The chances are Boris, 55, will still win in the end because in the eyes of probably a majority of the 160,000 Tory party members, he will always be in the right even when he is considered by some to be in the wrong.

The Sunday Telegraph put an imaginative spin on the deepening controversy by suggesting in a front-page story that the fault lay not with Boris but his politically motivated neighbours who had called police to Carrie’s south London flat: “Left wing neighbours admit taping Boris row.”

The Sunday Times projected a view less sympathetic to Boris in its front page splash: “Boris ‘is a security risk’: Hunt allies claim Johnson’s private life poses a danger.”

The neighbour who called the police, Tom Penn, a 29-year-old playwright, explained he dialled the emergency number 999 after hearing shouting coming from an adjoining flat: “It was loud enough and angry enough that I felt frightened and concerned for the welfare of those involved, so I went inside my own home, closed the door, and pressed record on the voice memos app on my phone.

“After a loud scream and banging, followed by silence, I ran upstairs, and with my wife agreed that we should check on our neighbours. I knocked three times at their front door, but there was no response. I went back upstairs into my flat, and we agreed that we should call the police.”

A report in The Mail on Sunday will not make happy reading for Team Boris: “Bust-up Boris’ campaign is hit by shock blow: Mail on Sunday poll of all voters puts Hunt three points ahead of his rival… and Mr Johnson’s lead among Tory voters is more than halved.”

“Two exclusive surveys by this newspaper — one taken before and the other after news broke of Friday’s dramatic incident — found that Mr Johnson’s lead of eight per cent on Thursday had turned into a three per cent deficit yesterday among all voters,” the paper revealed.

It added: “Among Tory voters, Mr Johnson’s lead as the man who would make the best Prime Minister has more than halved, from a 27-point lead to just 11.”

Compared with leadership contests in India, similar British battles tend to be a lot more vicious under a cloak of superficial politeness. After all, the stakes could not be higher: whoever wins gets to be Prime Minister of the UK without having to fight a general election.

On Saturday, at the first of 16 hustings due to be held over the next month, Boris refused to answer questions on why the police had to be called to Carrie’s flat. LBC talk radio presenter Iain Dale, who was in the chair, repeatedly pressed Boris for an explanation but received no answer.

In fact, many of the 1,000 Tory party members booed Dale and cheered Boris as he said the party faithful did not want “to hear about that kind of thing”.

The chief secretary to the treasury, Liz Truss, who has high hopes of replacing Philip Hammond as Britain’s first woman chancellor of the exchequer, defended Boris’s decision not to talk about his relationship with Carrie: “I believe it’s a private matter — I don’t think the public are concerned about that.”
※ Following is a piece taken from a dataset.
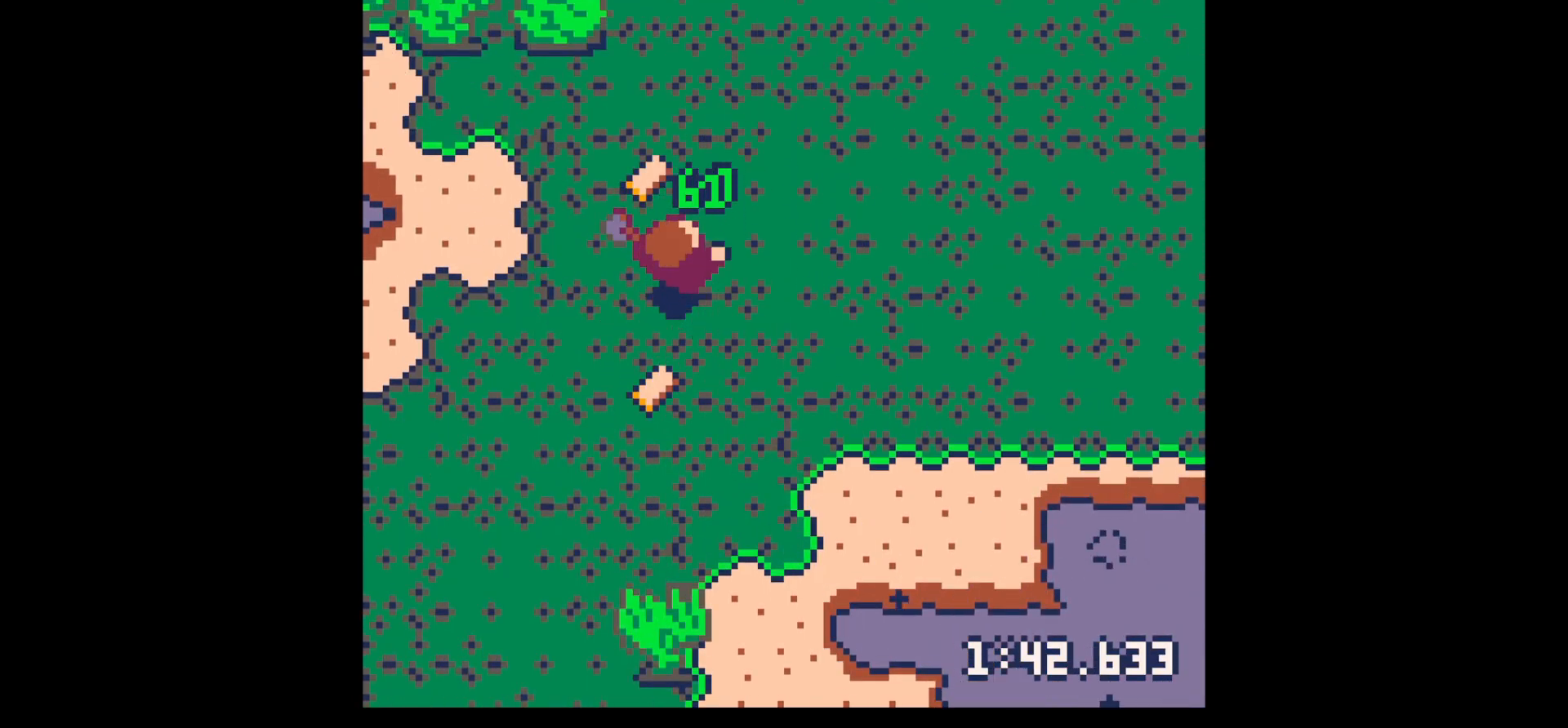
{"keys": ["right", "up"], "events": [[17, "right", "up"], [200, "left", "down"], [300, "left", "up"], [383, "right", "down"]]}
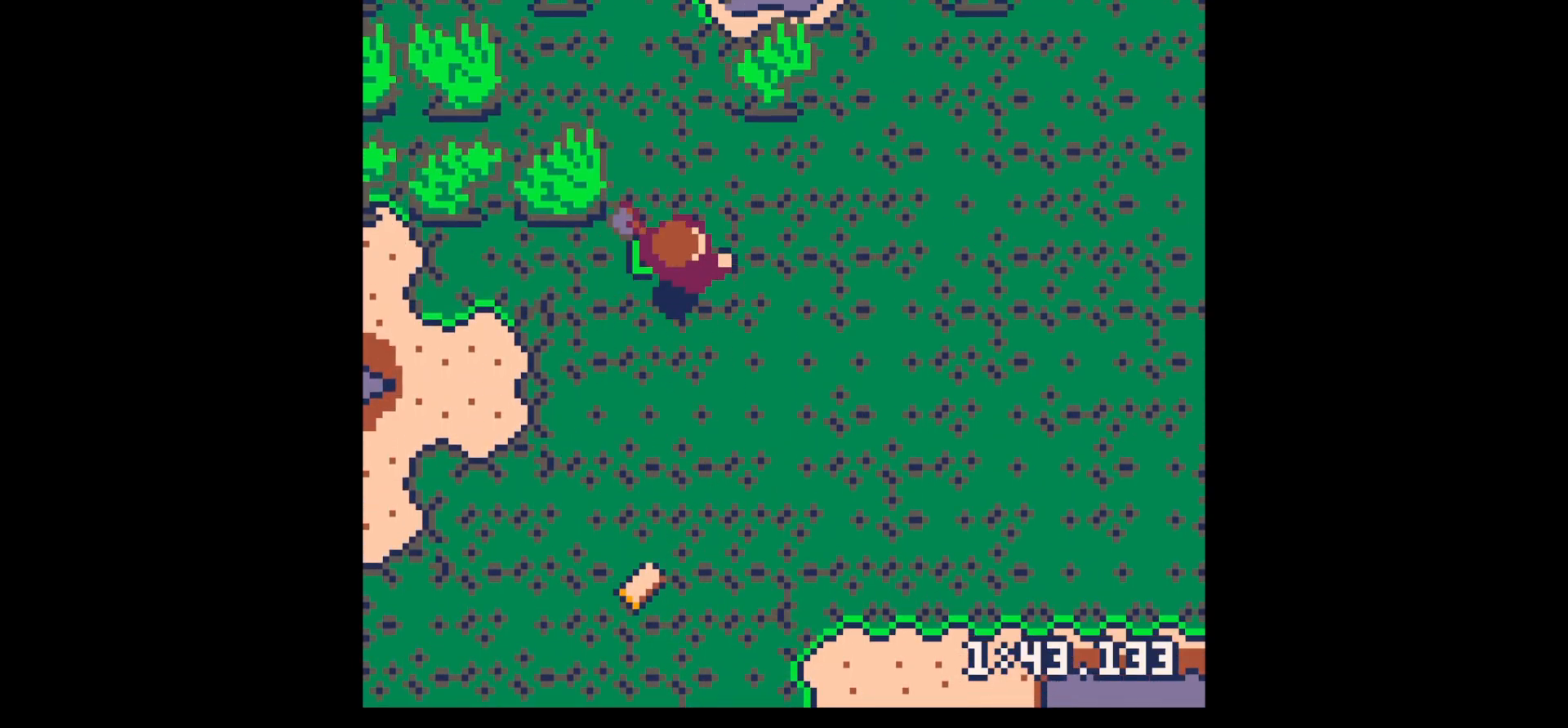
{"keys": ["up", "x"], "events": [[300, "right", "up"], [450, "x", "down"]]}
This is not a view shared by other cabinet ministers.

Speaking about the row on the BBC’s Andrew Marr Show on Sunday, international trade secretary Liam Fox — who backs Hunt in the leadership race — said: “It’s always easier to just give an explanation. The key thing is then how you get on to the issues. What we can’t have is it being a distraction from explanations about wider policy.”

Tory grandee and former foreign secretary Sir Malcolm Rifkind, who is also backing Hunt, told BBC Radio 5 Live: “If you are a candidate to be Prime Minister and the police have been called to your house — fairly or unfairly — the fact is there was a police visit. You don’t just say ‘no comment’. That implies you may have something you don’t want to disclose.”

Rifkind rejected a suggestion that Boris should be allowed to draw a distinction between his private and public life. “I’m sorry, you don’t have that sort of private life if you’re asking people to choose you to be their Prime Minister. Of course, there are certain things that are utterly personal, but it’s rather like (Conservative Party politician) Michael Gove being asked if he took cocaine.”